» **Your task**
Line by line, restate the material word for word, omitting any image.

» **Data for the task**
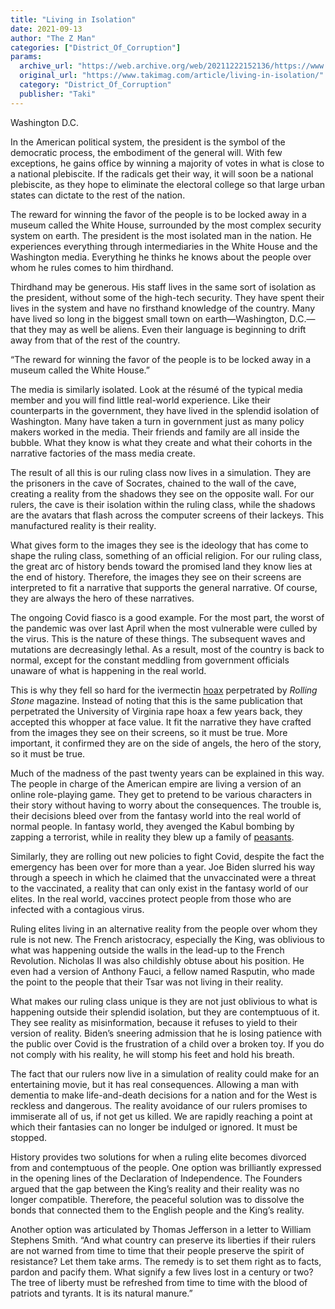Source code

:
 ```yaml
---
title: "Living in Isolation"
date: 2021-09-13
author: "The Z Man"
categories: ["District_Of_Corruption"]
params:
  archive_url: "https://web.archive.org/web/20211222152136/https://www.takimag.com/article/living-in-isolation/"
  original_url: "https://www.takimag.com/article/living-in-isolation/"
  category: "District_Of_Corruption"
  publisher: "Taki"
---
```


Washington D.C.

In the American political system, the president is the symbol of the democratic process, the embodiment of the general will. With few exceptions, he gains office by winning a majority of votes in what is close to a national plebiscite. If the radicals get their way, it will soon be a national plebiscite, as they hope to eliminate the electoral college so that large urban states can dictate to the rest of the nation.

The reward for winning the favor of the people is to be locked away in a museum called the White House, surrounded by the most complex security system on earth. The president is the most isolated man in the nation. He experiences everything through intermediaries in the White House and the Washington media. Everything he thinks he knows about the people over whom he rules comes to him thirdhand.

Thirdhand may be generous. His staff lives in the same sort of isolation as the president, without some of the high-tech security. They have spent their lives in the system and have no firsthand knowledge of the country. Many have lived so long in the biggest small town on earth—Washington, D.C.—that they may as well be aliens. Even their language is beginning to drift away from that of the rest of the country.

“The reward for winning the favor of the people is to be locked away in a museum called the White House.”

The media is similarly isolated. Look at the résumé of the typical media member and you will find little real-world experience. Like their counterparts in the government, they have lived in the splendid isolation of Washington. Many have taken a turn in government just as many policy makers worked in the media. Their friends and family are all inside the bubble. What they know is what they create and what their cohorts in the narrative factories of the mass media create.

The result of all this is our ruling class now lives in a simulation. They are the prisoners in the cave of Socrates, chained to the wall of the cave, creating a reality from the shadows they see on the opposite wall. For our rulers, the cave is their isolation within the ruling class, while the shadows are the avatars that flash across the computer screens of their lackeys. This manufactured reality is their reality.

What gives form to the images they see is the ideology that has come to shape the ruling class, something of an official religion. For our ruling class, the great arc of history bends toward the promised land they know lies at the end of history. Therefore, the images they see on their screens are interpreted to fit a narrative that supports the general narrative. Of course, they are always the hero of these narratives.

The ongoing Covid fiasco is a good example. For the most part, the worst of the pandemic was over last April when the most vulnerable were culled by the virus. This is the nature of these things. The subsequent waves and mutations are decreasingly lethal. As a result, most of the country is back to normal, except for the constant meddling from government officials unaware of what is happening in the real world.

This is why they fell so hard for the ivermectin [hoax](https://web.archive.org/web/20211222155750/https://archive.vn/662zW) perpetrated by _Rolling Stone_ magazine. Instead of noting that this is the same publication that perpetrated the University of Virginia rape hoax a few years back, they accepted this whopper at face value. It fit the narrative they have crafted from the images they see on their screens, so it must be true. More important, it confirmed they are on the side of angels, the hero of the story, so it must be true.

Much of the madness of the past twenty years can be explained in this way. The people in charge of the American empire are living a version of an online role-playing game. They get to pretend to be various characters in their story without having to worry about the consequences. The trouble is, their decisions bleed over from the fantasy world into the real world of normal people. In fantasy world, they avenged the Kabul bombing by zapping a terrorist, while in reality they blew up a family of [peasants](https://web.archive.org/web/20211222155750/https://archive.ph/Nv26N).

Similarly, they are rolling out new policies to fight Covid, despite the fact the emergency has been over for more than a year. Joe Biden slurred his way through a speech in which he claimed that the unvaccinated were a threat to the vaccinated, a reality that can only exist in the fantasy world of our elites. In the real world, vaccines protect people from those who are infected with a contagious virus.

Ruling elites living in an alternative reality from the people over whom they rule is not new. The French aristocracy, especially the King, was oblivious to what was happening outside the walls in the lead-up to the French Revolution. Nicholas II was also childishly obtuse about his position. He even had a version of Anthony Fauci, a fellow named Rasputin, who made the point to the people that their Tsar was not living in their reality.

What makes our ruling class unique is they are not just oblivious to what is happening outside their splendid isolation, but they are contemptuous of it. They see reality as misinformation, because it refuses to yield to their version of reality. Biden’s sneering admission that he is losing patience with the public over Covid is the frustration of a child over a broken toy. If you do not comply with his reality, he will stomp his feet and hold his breath.

The fact that our rulers now live in a simulation of reality could make for an entertaining movie, but it has real consequences. Allowing a man with dementia to make life-and-death decisions for a nation and for the West is reckless and dangerous. The reality avoidance of our rulers promises to immiserate all of us, if not get us killed. We are rapidly reaching a point at which their fantasies can no longer be indulged or ignored. It must be stopped.

History provides two solutions for when a ruling elite becomes divorced from and contemptuous of the people. One option was brilliantly expressed in the opening lines of the Declaration of Independence. The Founders argued that the gap between the King’s reality and their reality was no longer compatible. Therefore, the peaceful solution was to dissolve the bonds that connected them to the English people and the King’s reality.

Another option was articulated by Thomas Jefferson in a letter to William Stephens Smith. “And what country can preserve its liberties if their rulers are not warned from time to time that their people preserve the spirit of resistance? Let them take arms. The remedy is to set them right as to facts, pardon and pacify them. What signify a few lives lost in a century or two? The tree of liberty must be refreshed from time to time with the blood of patriots and tyrants. It is its natural manure.”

» **Answer to this problem**
Source code

:
 ```yaml
---
title: "Living in Isolation"
date: 2021-09-13
author: "The Z Man"
categories: ["District_Of_Corruption"]
params:
  archive_url: "https://web.archive.org/web/20211222152136/https://www.takimag.com/article/living-in-isolation/"
  original_url: "https://www.takimag.com/article/living-in-isolation/"
  category: "District_Of_Corruption"
  publisher: "Taki"
---
```


Washington D.C.

In the American political system, the president is the symbol of the democratic process, the embodiment of the general will. With few exceptions, he gains office by winning a majority of votes in what is close to a national plebiscite. If the radicals get their way, it will soon be a national plebiscite, as they hope to eliminate the electoral college so that large urban states can dictate to the rest of the nation.

The reward for winning the favor of the people is to be locked away in a museum called the White House, surrounded by the most complex security system on earth. The president is the most isolated man in the nation. He experiences everything through intermediaries in the White House and the Washington media. Everything he thinks he knows about the people over whom he rules comes to him thirdhand.

Thirdhand may be generous. His staff lives in the same sort of isolation as the president, without some of the high-tech security. They have spent their lives in the system and have no firsthand knowledge of the country. Many have lived so long in the biggest small town on earth—Washington, D.C.—that they may as well be aliens. Even their language is beginning to drift away from that of the rest of the country.

“The reward for winning the favor of the people is to be locked away in a museum called the White House.”

The media is similarly isolated. Look at the résumé of the typical media member and you will find little real-world experience. Like their counterparts in the government, they have lived in the splendid isolation of Washington. Many have taken a turn in government just as many policy makers worked in the media. Their friends and family are all inside the bubble. What they know is what they create and what their cohorts in the narrative factories of the mass media create.

The result of all this is our ruling class now lives in a simulation. They are the prisoners in the cave of Socrates, chained to the wall of the cave, creating a reality from the shadows they see on the opposite wall. For our rulers, the cave is their isolation within the ruling class, while the shadows are the avatars that flash across the computer screens of their lackeys. This manufactured reality is their reality.

What gives form to the images they see is the ideology that has come to shape the ruling class, something of an official religion. For our ruling class, the great arc of history bends toward the promised land they know lies at the end of history. Therefore, the images they see on their screens are interpreted to fit a narrative that supports the general narrative. Of course, they are always the hero of these narratives.

The ongoing Covid fiasco is a good example. For the most part, the worst of the pandemic was over last April when the most vulnerable were culled by the virus. This is the nature of these things. The subsequent waves and mutations are decreasingly lethal. As a result, most of the country is back to normal, except for the constant meddling from government officials unaware of what is happening in the real world.

This is why they fell so hard for the ivermectin [hoax](https://web.archive.org/web/20211222155750/https://archive.vn/662zW) perpetrated by _Rolling Stone_ magazine. Instead of noting that this is the same publication that perpetrated the University of Virginia rape hoax a few years back, they accepted this whopper at face value. It fit the narrative they have crafted from the images they see on their screens, so it must be true. More important, it confirmed they are on the side of angels, the hero of the story, so it must be true.

Much of the madness of the past twenty years can be explained in this way. The people in charge of the American empire are living a version of an online role-playing game. They get to pretend to be various characters in their story without having to worry about the consequences. The trouble is, their decisions bleed over from the fantasy world into the real world of normal people. In fantasy world, they avenged the Kabul bombing by zapping a terrorist, while in reality they blew up a family of [peasants](https://web.archive.org/web/20211222155750/https://archive.ph/Nv26N).

Similarly, they are rolling out new policies to fight Covid, despite the fact the emergency has been over for more than a year. Joe Biden slurred his way through a speech in which he claimed that the unvaccinated were a threat to the vaccinated, a reality that can only exist in the fantasy world of our elites. In the real world, vaccines protect people from those who are infected with a contagious virus.

Ruling elites living in an alternative reality from the people over whom they rule is not new. The French aristocracy, especially the King, was oblivious to what was happening outside the walls in the lead-up to the French Revolution. Nicholas II was also childishly obtuse about his position. He even had a version of Anthony Fauci, a fellow named Rasputin, who made the point to the people that their Tsar was not living in their reality.

What makes our ruling class unique is they are not just oblivious to what is happening outside their splendid isolation, but they are contemptuous of it. They see reality as misinformation, because it refuses to yield to their version of reality. Biden’s sneering admission that he is losing patience with the public over Covid is the frustration of a child over a broken toy. If you do not comply with his reality, he will stomp his feet and hold his breath.

The fact that our rulers now live in a simulation of reality could make for an entertaining movie, but it has real consequences. Allowing a man with dementia to make life-and-death decisions for a nation and for the West is reckless and dangerous. The reality avoidance of our rulers promises to immiserate all of us, if not get us killed. We are rapidly reaching a point at which their fantasies can no longer be indulged or ignored. It must be stopped.

History provides two solutions for when a ruling elite becomes divorced from and contemptuous of the people. One option was brilliantly expressed in the opening lines of the Declaration of Independence. The Founders argued that the gap between the King’s reality and their reality was no longer compatible. Therefore, the peaceful solution was to dissolve the bonds that connected them to the English people and the King’s reality.

Another option was articulated by Thomas Jefferson in a letter to William Stephens Smith. “And what country can preserve its liberties if their rulers are not warned from time to time that their people preserve the spirit of resistance? Let them take arms. The remedy is to set them right as to facts, pardon and pacify them. What signify a few lives lost in a century or two? The tree of liberty must be refreshed from time to time with the blood of patriots and tyrants. It is its natural manure.”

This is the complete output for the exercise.